La vie m’a démontré qu’elle avait raison et je veux partager avec vous les 3 leçons sur la réussite que seul l’échec pouvait m’apprendre :

  1. L’habitude du succès est le chemin le plus sûr pour ne pas réussir. Plus on réussit à quelque chose plus on recommence et moins on emprunte des chemins nouveaux. Or le chemin nouveau est celui qui ne nous garantit pas un succès immédiat, celui dont nous maîtrisons pas encore les détours. C’est aussi celui qui nous fera probablement avancer vers le véritable succès, celui qui s’apprend et celui qui nous apprend à être une meilleure version de nous-même. Parce que je n’ai pas été 1ère à l’école ce trimestre là, j’ai dû apprendre l’humilité et apprécier le succès que j’avais jusque-là considéré comme une évidence. Cette leçon à elle seule m’apprend encore aujourd’hui, face à mes limites, à mes échecs et à certains choix, à me dire que seule la fin de ma vie serait « la fin du monde ». Avant ça, j’échoue, je choisis, je fais des efforts, j’apprends, je réussis, et tout ça fait partie de la vie.

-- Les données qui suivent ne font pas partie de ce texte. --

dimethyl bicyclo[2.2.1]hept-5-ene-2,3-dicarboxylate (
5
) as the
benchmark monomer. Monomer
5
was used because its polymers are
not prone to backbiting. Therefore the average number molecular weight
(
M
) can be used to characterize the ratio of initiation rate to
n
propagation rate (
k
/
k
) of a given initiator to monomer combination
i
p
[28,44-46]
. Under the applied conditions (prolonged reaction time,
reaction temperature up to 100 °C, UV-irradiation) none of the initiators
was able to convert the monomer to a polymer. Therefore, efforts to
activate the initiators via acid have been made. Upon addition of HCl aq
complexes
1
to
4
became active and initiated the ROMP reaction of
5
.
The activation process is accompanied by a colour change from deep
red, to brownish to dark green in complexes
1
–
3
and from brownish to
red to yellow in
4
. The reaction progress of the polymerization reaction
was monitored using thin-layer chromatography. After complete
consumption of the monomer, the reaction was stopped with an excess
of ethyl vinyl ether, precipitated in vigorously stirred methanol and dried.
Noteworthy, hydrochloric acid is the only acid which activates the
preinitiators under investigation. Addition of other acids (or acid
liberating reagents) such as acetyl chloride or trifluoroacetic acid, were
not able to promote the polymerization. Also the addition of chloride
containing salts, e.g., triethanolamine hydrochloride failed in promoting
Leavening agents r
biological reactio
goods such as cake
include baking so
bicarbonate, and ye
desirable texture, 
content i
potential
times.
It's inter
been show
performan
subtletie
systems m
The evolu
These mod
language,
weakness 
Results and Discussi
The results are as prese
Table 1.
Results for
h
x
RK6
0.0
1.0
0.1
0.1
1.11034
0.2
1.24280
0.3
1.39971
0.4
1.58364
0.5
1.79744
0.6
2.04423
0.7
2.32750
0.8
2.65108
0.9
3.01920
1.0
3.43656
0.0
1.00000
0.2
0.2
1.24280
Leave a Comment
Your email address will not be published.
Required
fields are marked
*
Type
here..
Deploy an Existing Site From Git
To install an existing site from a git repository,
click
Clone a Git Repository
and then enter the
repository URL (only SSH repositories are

  2. La vie est une classe dans laquelle nous avons des professeurs différents. Dans une classe, les enseignant-e-s et les enseignements sont les mêmes pour tous, on peut donc savoir qui a été « meilleur-e» que l’autre dans telle ou telle matière. Mais la vie est plus complexe, et nous ne pouvons pas nous comparer les uns aux autres parce que nos blessures, nos rires, nos expériences marquantes sont trop différents pour qu’une échelle commune puisse exister et tant mieux. Il n’y a pas de premier de vie, il y a des vies qui se développent, se côtoient, se mêlent et se démêlent, et ont un sens et une valeur unique, sans classement possible.
  3. Faire la leçon aux autres c’est faire l’école buissonnière de sa propre vie. Ma mère nous a dit en grandissant, quand elle nous trouvait affalées sur le divan devant des séries passionnantes, que ce n’était pas normal de ne rien avoir à faire. On devait s’inquiéter d’avoir autant de temps pour « ne rien faire ». Je pense que ça s’applique à la vie. Si on a le temps de faire la leçon aux autres sur la façon de réussir leur vie, il y a de fortes chances pour que l’on soit entrain de rater ce que la vie veut nous apprendre à nous. En la matière il faut faire la différence entre faire la leçon, et prêter son cahier aux autres.

Aujourd’hui je constate que Myriam avait raison, je n’ai pas toujours été première dans la vie, et j’ai même été dernière dans certains domaines, et c’est vrai, c’était dur sur le moment, mais ce n’était pas la fin du monde. Grâce aux leçons de la vie, je sais aujourd’hui qu’échouer c’est renoncer à vivre la vie que l’on se choisit.